At 333 K (Fig. 5d), I₀/V_A increased very rapidly within the first 120 s, then increased further to a maximum at t = 200 s. After the maximum it slowly descended and leveled off at 83% of its maximum value. Because I₀/V_A ∝ NV_A is proportional to a volume-weighted average volume (Feigin & Svergun, 1987; Porod, 1982) (i.e. V_A = 〈V²〉/〈V〉, where V includes the series of all particle volumes being measured at a given time), its value increases with increasing polydispersity at a constant mass concentration of particles since its value is dominated by the largest particles in the system. This could explain the decreasing value of I₀/V_A upon subsequent growth, while Z increased and polydispersity decreased. The decrease in polydispersity may be explained by Oswald ripening, which would be consistent with reversible Lifshitz–Slyozov-type agglomeration processes.

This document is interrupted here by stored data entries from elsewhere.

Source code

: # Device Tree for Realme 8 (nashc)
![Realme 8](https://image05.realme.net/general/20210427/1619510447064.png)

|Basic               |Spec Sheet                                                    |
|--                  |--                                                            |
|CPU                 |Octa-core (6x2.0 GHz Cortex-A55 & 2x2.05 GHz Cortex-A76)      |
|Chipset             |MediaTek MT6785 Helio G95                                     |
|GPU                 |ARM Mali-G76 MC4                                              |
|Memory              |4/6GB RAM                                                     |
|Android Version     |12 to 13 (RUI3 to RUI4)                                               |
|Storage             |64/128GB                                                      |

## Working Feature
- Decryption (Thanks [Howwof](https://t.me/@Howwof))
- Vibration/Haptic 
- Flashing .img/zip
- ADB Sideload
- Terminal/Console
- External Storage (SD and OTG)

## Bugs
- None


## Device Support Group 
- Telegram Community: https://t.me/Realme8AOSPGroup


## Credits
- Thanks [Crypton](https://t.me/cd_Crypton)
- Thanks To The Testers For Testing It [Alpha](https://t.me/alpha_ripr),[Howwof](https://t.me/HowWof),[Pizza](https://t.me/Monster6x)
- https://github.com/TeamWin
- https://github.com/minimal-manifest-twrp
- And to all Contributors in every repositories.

Especially at 333 K, the trends of Z and I₀/V_A imply two separate processes: (1) a fast and poorly controlled irreversible nucleation process yielding highly polydisperse particles, which is followed by (2) a slow reversible Lifshitz–Slyozov-type cluster–cluster agglomeration process that allows Oswald ripening. Only the second, reversible, stage of the process was clearly affected by the presence of BTESE, and this stage can be associated with BTESE condensation, while the first growth stage predominantly involved irreversible agglomeration of NPE into small nuclei. This confirms that the phase-separated niobia domains that were found in the dried xerogel (Besselink et al., 2013) were formed instantaneously upon hydrolyzing the sol. Moreover, both in the absence and in the presence of BTESE a clear difference was found between agglomerations at 333 K as compared to 298–313 K. At 333 K the initial agglomeration of niobia clusters was reaction limited, which resulted in a substantially higher degree of polydispersity than after agglomeration of niobia clusters at 298 and 313 K.